De plus, la qualité des aliments consommés pendant les périodes de prise alimentaire joue un rôle crucial dans les bénéfices potentiels du jeûne intermittent. Manger de manière déséquilibrée ou consommer des aliments transformés pendant les heures autorisées peut réduire, voire annuler, les bienfaits attendus de cette méthode.
Conseils pour une pratique saine
Pour ceux qui souhaitent tenter le jeûne intermittent, il est essentiel de suivre quelques règles de base. D’abord, il est primordial de maintenir une bonne hydratation, même pendant les périodes de jeûne. Ensuite, il est recommandé de consulter un professionnel de la santé, surtout si l’on souffre de conditions médicales telles que le diabète ou l’hypertension. Le jeûne intermittent n’est pas adapté à tout le monde, et une supervision médicale est conseillée pour éviter des complications.
Enfin, le choix des aliments pendant les périodes de prise alimentaire doit être judicieux. Les aliments riches en nutriments, les fruits et légumes frais, ainsi que les sources de protéines maigres, sont préférables pour maximiser les effets bénéfiques du jeûne intermittent sur la santé.

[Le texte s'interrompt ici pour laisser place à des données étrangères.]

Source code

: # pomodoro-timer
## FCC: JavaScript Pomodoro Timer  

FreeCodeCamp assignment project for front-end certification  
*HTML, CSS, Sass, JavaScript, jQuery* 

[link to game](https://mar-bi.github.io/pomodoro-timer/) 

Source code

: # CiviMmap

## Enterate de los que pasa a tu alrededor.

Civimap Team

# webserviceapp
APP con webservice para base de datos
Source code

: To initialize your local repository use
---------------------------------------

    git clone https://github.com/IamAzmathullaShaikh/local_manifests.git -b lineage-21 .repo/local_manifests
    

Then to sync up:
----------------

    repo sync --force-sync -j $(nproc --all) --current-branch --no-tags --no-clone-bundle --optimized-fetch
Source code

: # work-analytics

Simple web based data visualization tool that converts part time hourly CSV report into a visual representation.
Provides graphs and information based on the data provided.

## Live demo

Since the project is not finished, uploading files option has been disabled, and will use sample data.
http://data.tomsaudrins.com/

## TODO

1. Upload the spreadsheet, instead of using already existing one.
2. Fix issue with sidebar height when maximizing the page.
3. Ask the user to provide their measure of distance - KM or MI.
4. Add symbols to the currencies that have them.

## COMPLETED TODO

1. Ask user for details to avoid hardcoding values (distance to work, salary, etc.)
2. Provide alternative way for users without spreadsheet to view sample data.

Le jeûne intermittent suscite à la fois des espoirs et des préoccupations. Si certains bénéfices ont été documentés, notamment pour la perte de poids et la santé métabolique, des études récentes ont mis en lumière des risques potentiels, notamment sur la santé cardiovasculaire. Comme pour toute méthode de gestion du poids ou de la santé, il est crucial de peser les avantages et les risques, et de consulter des professionnels de santé avant d’adopter de nouvelles pratiques alimentaires.